Items from a dataset
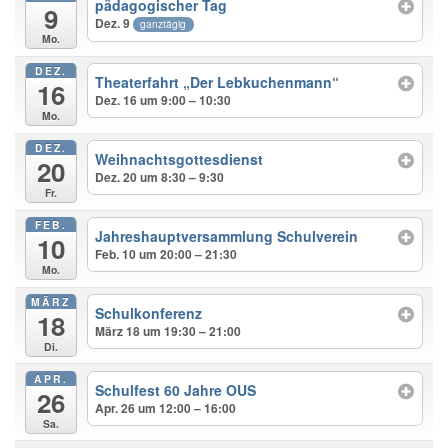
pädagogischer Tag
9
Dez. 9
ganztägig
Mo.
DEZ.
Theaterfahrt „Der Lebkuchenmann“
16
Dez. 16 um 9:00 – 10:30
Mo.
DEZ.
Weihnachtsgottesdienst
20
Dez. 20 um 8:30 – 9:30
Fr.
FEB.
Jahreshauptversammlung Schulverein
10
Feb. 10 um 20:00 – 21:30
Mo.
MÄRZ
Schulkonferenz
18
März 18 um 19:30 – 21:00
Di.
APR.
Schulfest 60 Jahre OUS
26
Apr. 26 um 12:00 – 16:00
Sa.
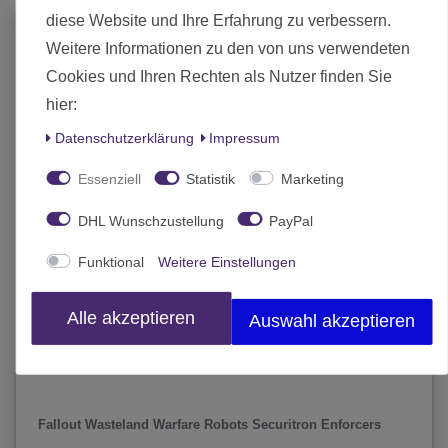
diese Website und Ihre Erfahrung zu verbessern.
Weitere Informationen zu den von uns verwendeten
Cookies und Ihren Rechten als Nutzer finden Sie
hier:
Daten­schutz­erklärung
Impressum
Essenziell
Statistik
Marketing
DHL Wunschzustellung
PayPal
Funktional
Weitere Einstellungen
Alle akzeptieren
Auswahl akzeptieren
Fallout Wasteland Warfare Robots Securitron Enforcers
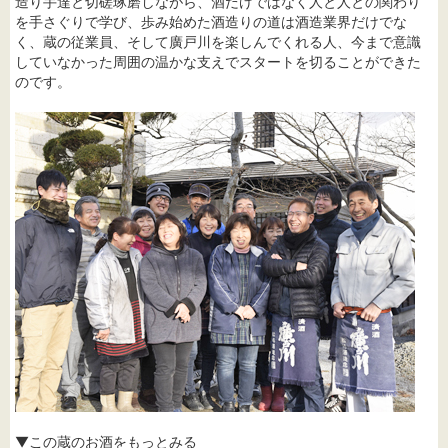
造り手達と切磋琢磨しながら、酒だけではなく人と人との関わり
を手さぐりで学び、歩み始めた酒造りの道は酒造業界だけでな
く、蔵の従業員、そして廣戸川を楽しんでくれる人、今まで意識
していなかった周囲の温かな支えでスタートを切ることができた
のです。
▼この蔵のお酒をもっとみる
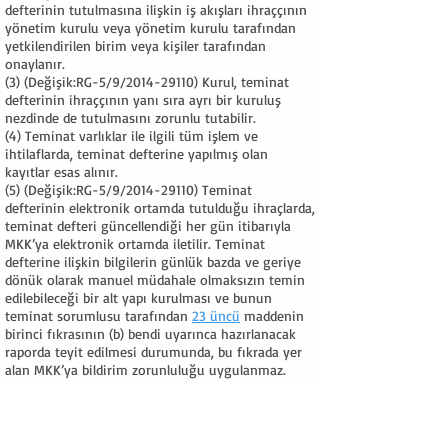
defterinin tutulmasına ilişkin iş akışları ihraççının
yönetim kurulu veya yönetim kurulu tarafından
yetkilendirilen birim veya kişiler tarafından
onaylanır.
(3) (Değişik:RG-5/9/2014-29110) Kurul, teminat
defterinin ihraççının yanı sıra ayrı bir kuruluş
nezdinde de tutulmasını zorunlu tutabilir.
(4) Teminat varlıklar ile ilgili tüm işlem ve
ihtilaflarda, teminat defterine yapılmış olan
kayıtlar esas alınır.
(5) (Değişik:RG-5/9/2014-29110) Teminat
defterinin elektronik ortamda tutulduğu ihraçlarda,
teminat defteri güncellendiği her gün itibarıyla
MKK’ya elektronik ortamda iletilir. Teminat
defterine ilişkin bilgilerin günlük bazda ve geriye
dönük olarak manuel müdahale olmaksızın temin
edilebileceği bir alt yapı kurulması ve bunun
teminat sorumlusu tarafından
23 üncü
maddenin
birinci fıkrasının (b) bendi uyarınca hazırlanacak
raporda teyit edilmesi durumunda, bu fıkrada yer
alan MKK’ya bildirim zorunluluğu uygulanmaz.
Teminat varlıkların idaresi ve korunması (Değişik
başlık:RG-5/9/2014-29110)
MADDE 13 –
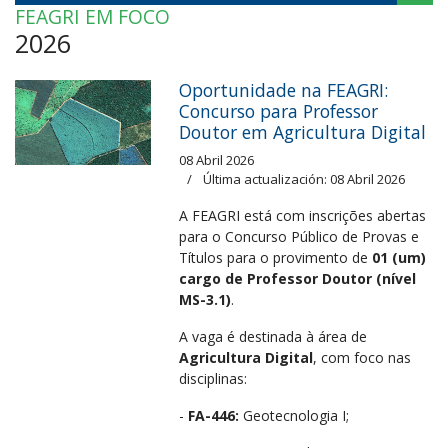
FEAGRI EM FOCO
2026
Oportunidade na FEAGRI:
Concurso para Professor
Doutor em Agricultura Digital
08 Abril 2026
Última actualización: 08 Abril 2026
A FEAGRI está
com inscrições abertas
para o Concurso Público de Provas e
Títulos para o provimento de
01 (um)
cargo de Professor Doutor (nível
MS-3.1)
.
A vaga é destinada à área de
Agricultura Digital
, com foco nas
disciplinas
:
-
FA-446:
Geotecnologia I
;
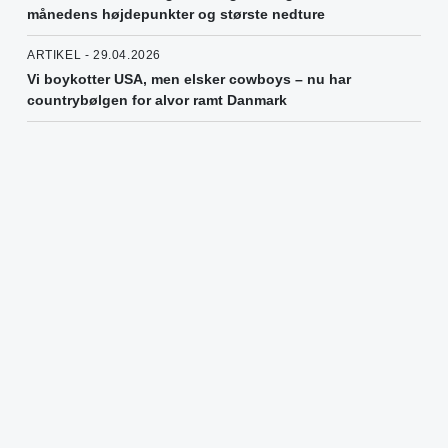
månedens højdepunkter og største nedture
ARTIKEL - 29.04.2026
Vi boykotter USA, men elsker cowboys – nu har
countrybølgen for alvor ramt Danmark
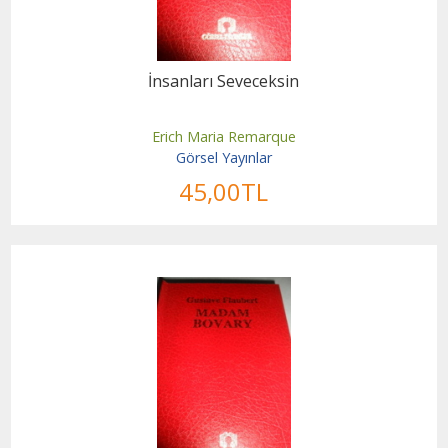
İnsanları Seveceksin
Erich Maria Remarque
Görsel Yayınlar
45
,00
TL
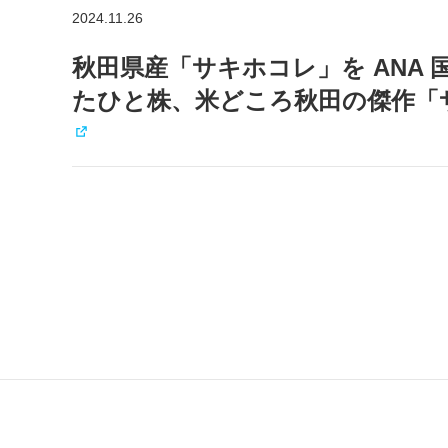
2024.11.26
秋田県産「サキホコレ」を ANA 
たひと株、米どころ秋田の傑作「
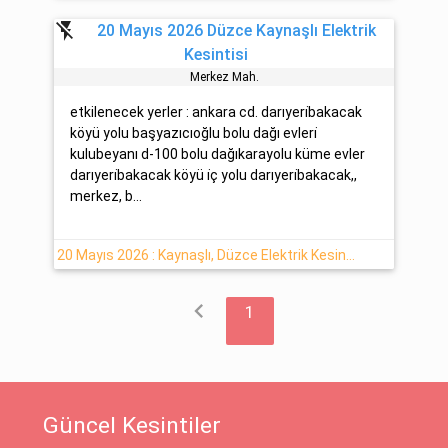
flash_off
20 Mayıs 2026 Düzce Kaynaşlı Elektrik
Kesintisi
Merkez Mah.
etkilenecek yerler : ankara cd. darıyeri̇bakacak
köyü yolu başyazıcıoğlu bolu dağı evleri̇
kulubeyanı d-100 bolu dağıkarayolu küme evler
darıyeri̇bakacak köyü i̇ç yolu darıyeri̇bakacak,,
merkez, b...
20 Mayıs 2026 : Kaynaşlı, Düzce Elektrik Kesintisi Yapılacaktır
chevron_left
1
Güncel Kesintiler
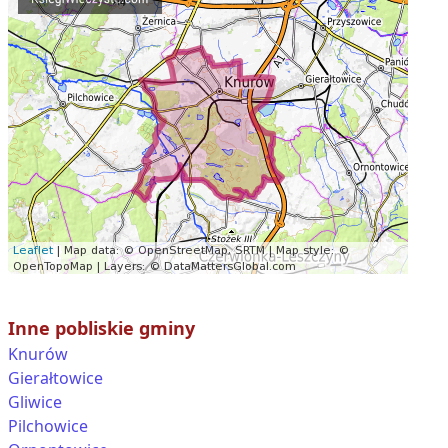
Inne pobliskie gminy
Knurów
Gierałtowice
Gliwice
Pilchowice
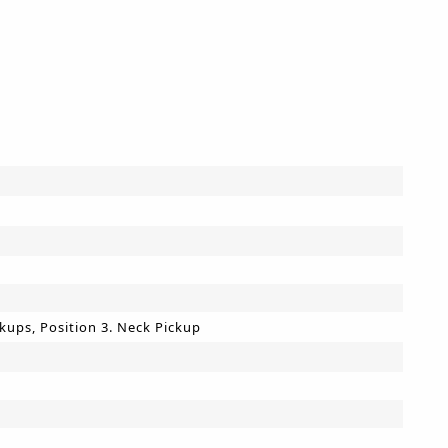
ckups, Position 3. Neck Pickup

» **HOW TO COMPLETE THIS TASK**:
Work out how many lines in the data above contain the word "bolu" and respond with that number only.

» **ANSWER BOX**:
2